Flow queues 90% full

Hi,

I’m always seeing the message UDP Server to Flow Decoder are 90% full, even hours after my 2 instances of flow collectors (running in docker) have started. I only see this message, no throttler message, and it shouldn’t be due to low resources, as my CPU utilization is lower than 10% (usually under 5%), and I have over 600GB of free RAM available.

I also see that udp_server_packet_queue_util is 1 for both collectors.

The EF_PROCESSOR_POOL_SIZE is currently set to 16, but I’m not doing any high latency enrichment tasks other than IP geoloc enrichment. I’ve tried setting it to 32, but it didn’t help.

I’m only getting about a total of 1.5K-2K records per second (around 800-1K for each collector), but my input is definitely much higher. I should be getting tens of thousands of records per second.
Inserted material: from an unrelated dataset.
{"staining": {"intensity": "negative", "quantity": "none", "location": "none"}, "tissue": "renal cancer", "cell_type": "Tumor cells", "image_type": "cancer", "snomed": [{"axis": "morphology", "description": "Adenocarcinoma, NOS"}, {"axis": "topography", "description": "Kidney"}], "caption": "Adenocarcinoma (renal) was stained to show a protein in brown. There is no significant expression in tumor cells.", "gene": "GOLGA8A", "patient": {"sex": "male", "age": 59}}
Is there anything I can tune to improve the performance? I’m sending the data to Elasticsearch (v8.8.0), and so far, the only relevant settings I can see are EF_OUTPUT_ELASTICSEARCH_BATCH_DEADLINE and EF_OUTPUT_ELASTICSEARCH_BATCH_MAX_BYTES.

Thank you.

What version of ElastiFlow is installed and what license are you running with?

When you say the CPU utilization is low, are you referring to the host machine that the containers are running on? I would run …
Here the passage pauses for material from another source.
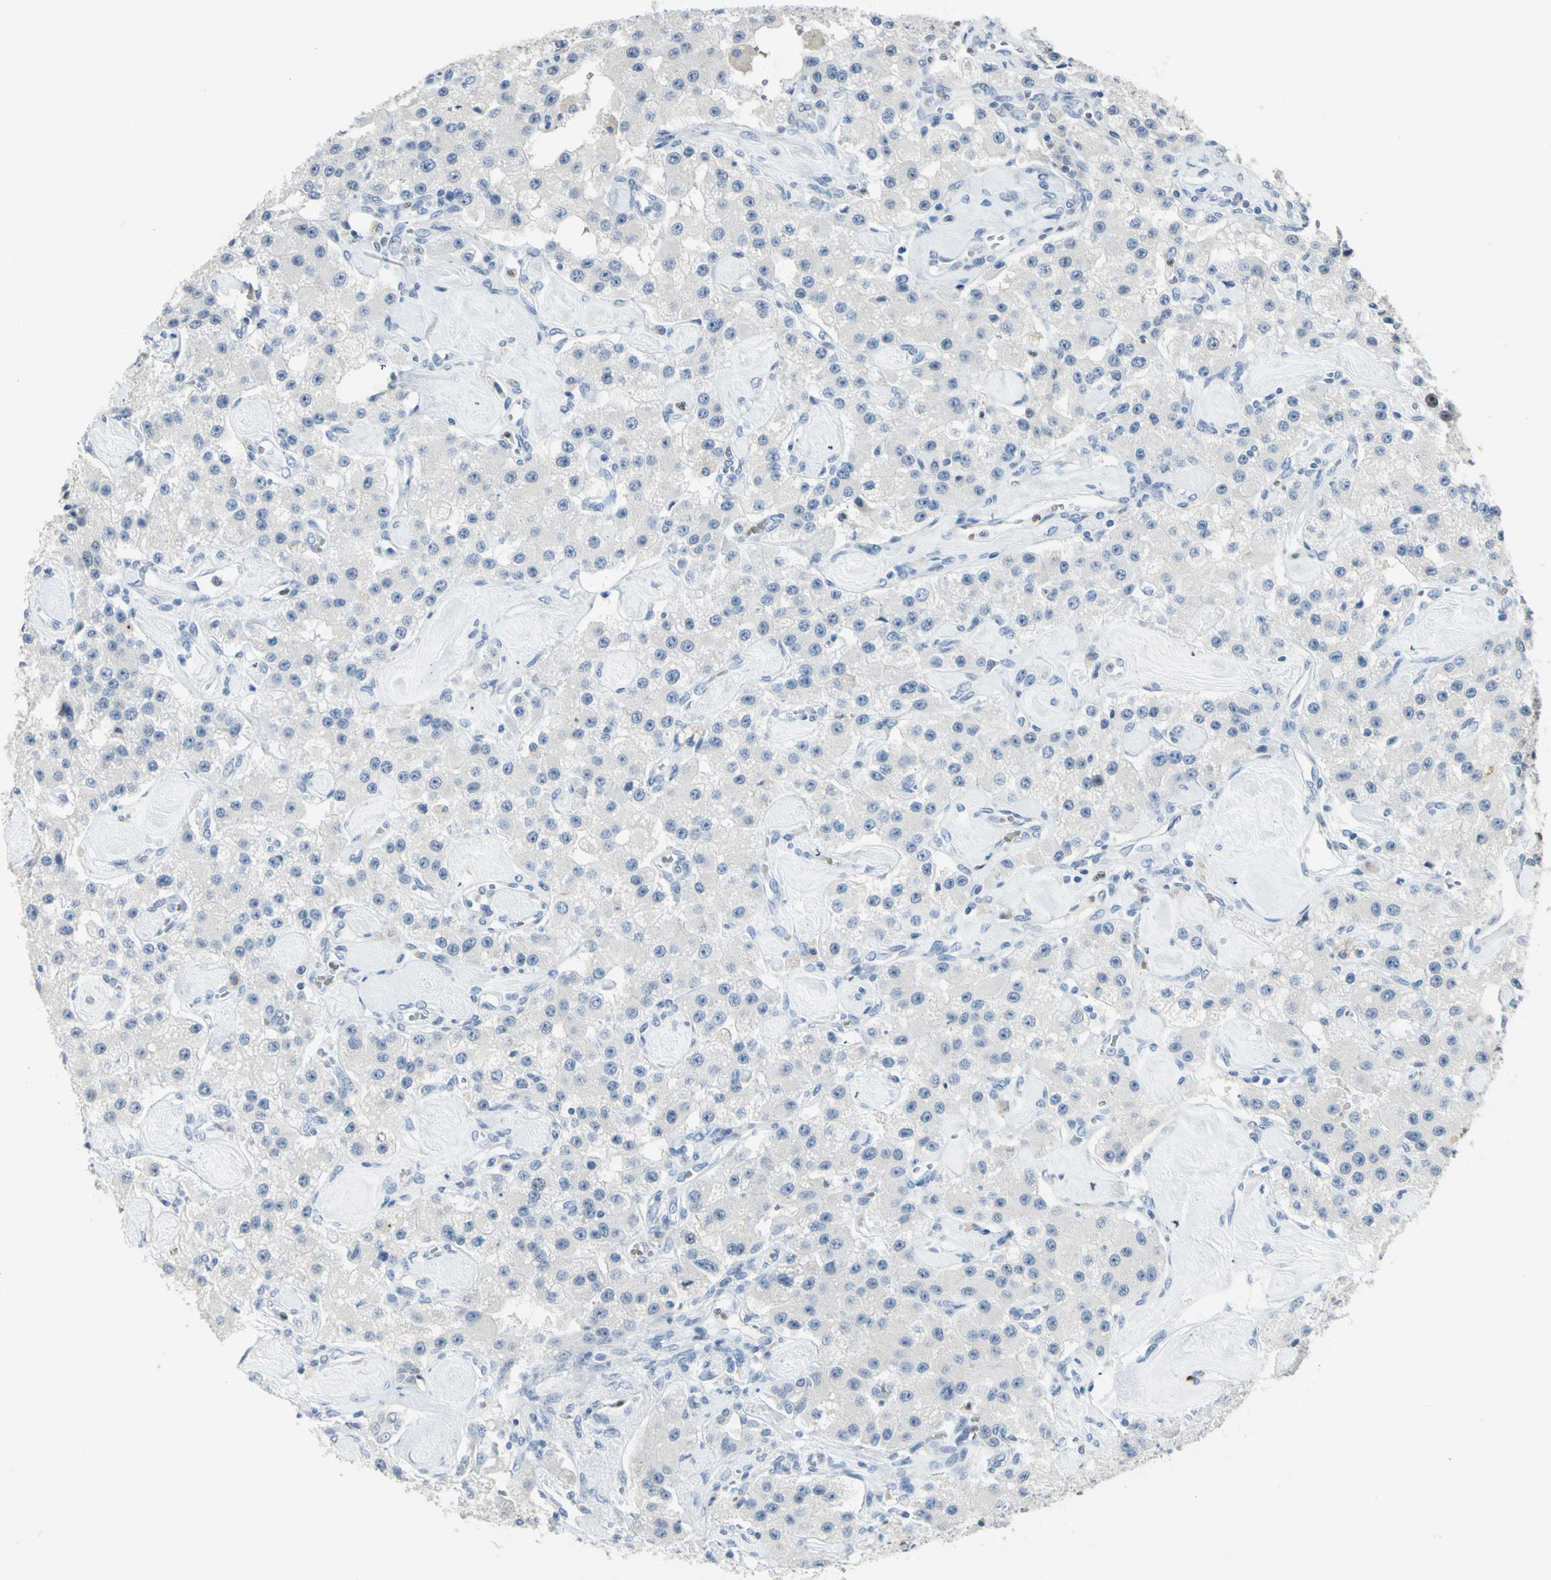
{"staining": {"intensity": "negative", "quantity": "none", "location": "none"}, "tissue": "carcinoid", "cell_type": "Tumor cells", "image_type": "cancer", "snomed": [{"axis": "morphology", "description": "Carcinoid, malignant, NOS"}, {"axis": "topography", "description": "Pancreas"}], "caption": "Tumor cells show no significant expression in malignant carcinoid.", "gene": "BCL6", "patient": {"sex": "male", "age": 41}}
docker inspect <container id>

… and look for CPU and Memory usage information. You may also want to run …

docker stats <container id>

… to check the resource usage inside the container. If you need to allocate more CPUs to the container you would use docker update.

Note that if you are expecting 10s of thousands of records per second you will need a license that allows that volume, otherwise you will see the throttler messages.

Regards,
Dexter

I’m using ElastiFlow v7.0.2, and my license should be able to support much more than 2K records/second. In fact, I have not seen any throttler messages, so I don’t think it’s a license issue.

I ran the inspect command, and I only see 0 for all the CPU-related values, e.g. CpuShares, CpuQuota, CpuCount, CpuPercent. In fact all the values in that “block” are either 0 or null.

Also, the output of docker stats looks very similar to that of top, when I ran it on the host itself. The %CPU fluctuates between 200+ and 300+ most of the time, sometimes getting up to 700+. The %MEM is 0.1. The overall %Cpu (i.e. the line at the top of the top output) is usually 1-2%.

ETA: I’m also seeing messages that seem like there’s some connection issues to ES (have not seen these messages when Elastiflow was running for the past week) for both collectors. Not sure if it is related to the slow ingest to ES:

"logger":"flowcoll.elastisearch_output[default].http_connection_manager.connection_worker[8]","caller":"httpretry/httpretry.go:70","msg":"retrying request","attemptCount":747,"address":"https://<ES URL>:443/<path>/_bulk"

Then there was a bunch of

"logger":"flowcoll.elastisearch_output[default].http_connection_manager.connection_worker[8]","caller":"httpoutput/conn_worker.go:79","msg":"no alive connections available"

Quickly followed by "msg":"healthcheck success; connection is available", and then no more connection-related messages.

Throughout the entire time where there seemed to be connection issues, Elastiflow was still writing 1-2K records/sec into ES.

I’m not a docker expert but if docker stats is reporting 200% to 700% then that means it is fully using multiple cores and would seem to explain the 90% full messages. Since the ‘inspect’ reported that the container has CpuCount is 0/null then that means the container can use as much as the host will allow. Maybe try specifically allowing 8 CPU cores?

docker update --cpus="8.0" <container_id>

I also want to mention that a ‘Basic’ license only allows 4K records per second. If you are getting 2K on each collector, 4K total, then you are technically at the license limit.

This topic was automatically closed 30 days after the last reply. New replies are no longer allowed.